**SOURCE INFORMATION**
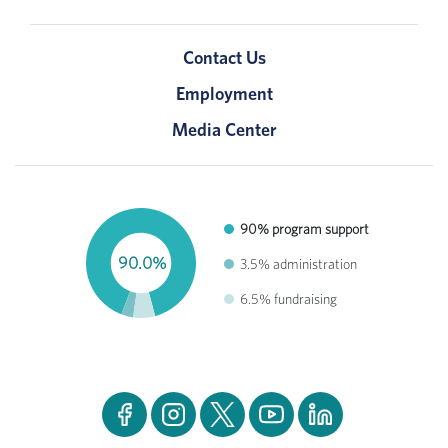
Contact Us
Employment
Media Center
90% program support
90.0%
3.5% administration
6.5% fundraising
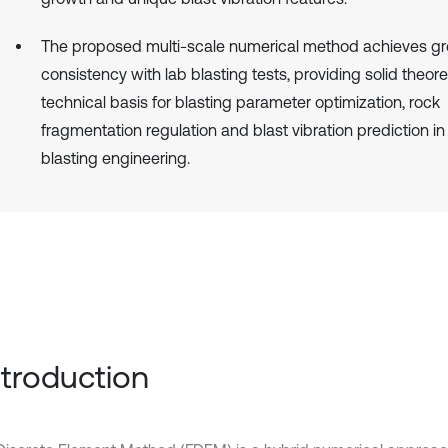
The proposed multi-scale numerical method achieves gr
consistency with lab blasting tests, providing solid theore
technical basis for blasting parameter optimization, rock
fragmentation regulation and blast vibration prediction in
blasting engineering.
Introduction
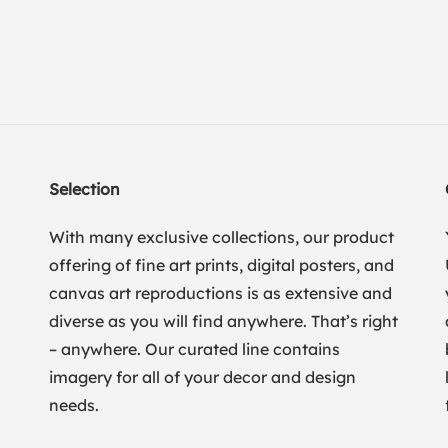
Selection
With many exclusive collections, our product
offering of fine art prints, digital posters, and
canvas art reproductions is as extensive and
diverse as you will find anywhere. That’s right
– anywhere. Our curated line contains
imagery for all of your decor and design
needs.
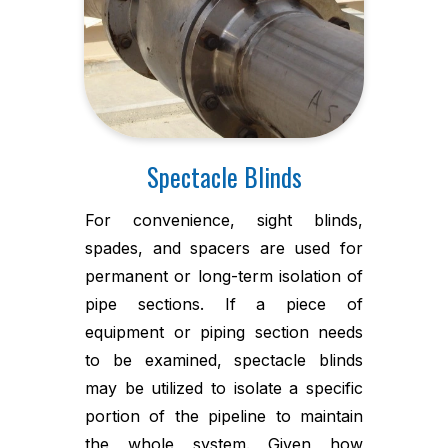
Spectacle Blinds
For convenience, sight blinds,
spades, and spacers are used for
permanent or long-term isolation of
pipe sections. If a piece of
equipment or piping section needs
to be examined, spectacle blinds
may be utilized to isolate a specific
portion of the pipeline to maintain
the whole system. Given how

**YOUR OBJECTIVE**
Your task is to retype the records above in full and exactly, omitting the pictures.

**TASK OUTPUT**
Contact Us
Employment
Media Center
90% program support
90.0%
3.5% administration
6.5% fundraising
The proposed multi-scale numerical method achieves gr
consistency with lab blasting tests, providing solid theore
technical basis for blasting parameter optimization, rock
fragmentation regulation and blast vibration prediction in
blasting engineering.
Introduction
Selection
With many exclusive collections, our product
offering of fine art prints, digital posters, and
canvas art reproductions is as extensive and
diverse as you will find anywhere. That’s right
– anywhere. Our curated line contains
imagery for all of your decor and design
needs.
Spectacle Blinds
For convenience, sight blinds,
spades, and spacers are used for
permanent or long-term isolation of
pipe sections. If a piece of
equipment or piping section needs
to be examined, spectacle blinds
may be utilized to isolate a specific
portion of the pipeline to maintain
the whole system. Given how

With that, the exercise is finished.